At the Odeon cinema in Edinburgh’s Fort Kinnaird retail park, the movie posters have been taken down and the popcorn machines covered up as jurors take their seats in one of the four auditoriums to attend a virtual court hearing.
These remote jury centres have allowed the Scottish High Court to restart criminal trials by beaming live court action directly onto the cinema screen, allowing jurors to watch and hear evidence while maintaining social distancing, something that wouldn’t have been possible inside the main court building. With a further 11 screens available in Glasgow, the court is now back up to full capacity.
“The real beauty in this approach is it provides a way of scaling up; we have a model that works and can be applied anywhere,” says Tim Barraclough, executive director of the Judicial Office for Scotland. “Some of the other solutions that have been considered require you to use more than one courtroom for a single trial, so that reduces the capacity of the system to run trials.”
Scotland’s work with remote jury trials is just one example of how public courts have responded to the impact of coronavirus. According to Remote Courts Worldwide, almost 60 countries have adopted some form of virtual court, ensuring courts remain open despite restrictions on physical hearings.
But operating courts in this way can create challenges. “When you’re running remote courts, there are really two key things that you need to sort out,” says Paul Sachs, founder of evidence-sharing platform CaseLines, which was acquired by Thomson Reuters in the summer. “Number one, you need to see the people and number two, you need to see the evidence.”
The first is easily dealt with by video-conferencing software, but sharing evidence in a convenient way is more problematic. While the default solution has tended to involve PDFs, this often leaves lawyers and judges scrambling around trying to find out what PDF to open and which page to go to, says Sachs.
“If the limit of your imagination is to transition from paper to PDFs, and proceed on that basis, then that’s not really solving anything,” he says. “When you go beyond this to cloud-based systems that are tuned to the needs of the courthouse, then the process is far more efficient.”
Video link limitations
Another challenge with virtual courts is assessing witness credibility over video, says Linklaters’ dispute resolution partner Tom Lidstrom, who was involved in one of the first virtual trials during the spring lockdown.
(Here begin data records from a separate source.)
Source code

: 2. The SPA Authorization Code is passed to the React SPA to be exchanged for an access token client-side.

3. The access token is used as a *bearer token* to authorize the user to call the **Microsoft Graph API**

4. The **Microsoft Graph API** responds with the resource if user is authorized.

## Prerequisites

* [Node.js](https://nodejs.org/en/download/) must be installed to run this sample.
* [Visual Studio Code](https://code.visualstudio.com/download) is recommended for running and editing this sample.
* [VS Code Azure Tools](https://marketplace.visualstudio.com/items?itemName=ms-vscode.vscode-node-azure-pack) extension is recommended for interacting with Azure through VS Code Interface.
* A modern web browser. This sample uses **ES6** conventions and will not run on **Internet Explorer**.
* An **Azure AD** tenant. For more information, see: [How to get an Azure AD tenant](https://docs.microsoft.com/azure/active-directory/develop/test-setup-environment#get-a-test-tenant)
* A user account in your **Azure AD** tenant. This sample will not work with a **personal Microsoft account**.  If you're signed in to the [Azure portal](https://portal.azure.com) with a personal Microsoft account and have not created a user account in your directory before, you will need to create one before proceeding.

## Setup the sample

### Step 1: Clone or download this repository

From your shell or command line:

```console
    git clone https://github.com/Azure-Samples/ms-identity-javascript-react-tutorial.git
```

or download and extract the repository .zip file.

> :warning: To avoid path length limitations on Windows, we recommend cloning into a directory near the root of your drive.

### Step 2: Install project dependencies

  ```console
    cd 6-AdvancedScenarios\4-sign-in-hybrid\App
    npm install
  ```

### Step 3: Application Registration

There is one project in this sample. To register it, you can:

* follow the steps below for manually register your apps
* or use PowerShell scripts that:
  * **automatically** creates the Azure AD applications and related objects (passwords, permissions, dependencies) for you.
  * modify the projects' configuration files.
“If you have a case where the issues turn on basic credibility of witnesses and the court needs to have every opportunity to assess someone’s demeanour and someone’s reliability and honesty, a virtual trial does not really lend itself to that as well as an in-person hearing,” he says.
But there are benefits. Virtual courts can help improve public access, given that people can log on to proceedings from anywhere. Virtual courts can also help avoid backlogs by increasing capacity and reducing delays.
“If you don’t need people travelling to a particular place on a particular day, or if someone is unwell but they can work from home, there will be fewer postponements due to human factors,” says Lidstrom.
The big question now is to what extent virtual courts will continue in a post-pandemic environment. The Scottish courts’ remote jury centres, which are being expanded to include sheriff court jury trials, could potentially reduce existing case backlogs by using courtrooms that wouldn’t normally take a jury.
“What we’re doing at the moment is getting business back up to the levels it was before the pandemic started. But we’re not necessarily reducing the backlog, so we may have to find a bit of extra capacity to run more trials than normal and remote juries could support that,” says Barraclough. “This would require collaboration across the justice sector, including discussion with practitioners and the Crown.”
“What we’re doing at the moment is getting business back up to the levels it was before the pandemic started. But we’re not necessarily reducing the backlog, so we may have to find a bit of extra capacity to run more trials than normal and remote juries could support that,” says Barraclough. “This would require collaboration across the justice sector, including discussion with practitioners and the Crown.”
The future of remote hearings
Other parts of the judicial process might even be better suited to remaining virtual, for instance if a judge wanted to hold a hearing to settle a point of law or settle a request for a postponement.
“Prior to COVID, those kinds of matters would have been dealt with in the courthouse, now these ten-minute discussions can happen remotely and no longer clog up the courts and the waiting areas of the courtrooms,” says Sachs.
Professor Richard Susskind, author of Online Courts and The Future of Justice, believes courts are likely to adopt a blended approach once the pandemic ends, so some cases will remain virtual while others will return to in-person hearings.
“Some people are quite binary about it, but the biggest opportunity will be to identify for any particular type of case what the best form of resolution is,” he says.
For Susskind, virtual courts are just the beginning of what is possible with technology, such as allowing for asynchronous online hearings, where arguments and evidence can be submitted by parties at their own convenience, or using artificial intelligence to help court users predict the probability of success or failure for a particular case.
“Essentially, all we’re doing at the moment is dropping a physical hearing into Zoom. Some people say that is transformational, but working from the kitchen table isn’t transformation,” he says. “A lot of people are thinking video hearings are the endgame, but there’s so much yet to be done; we’re still at the foothills.”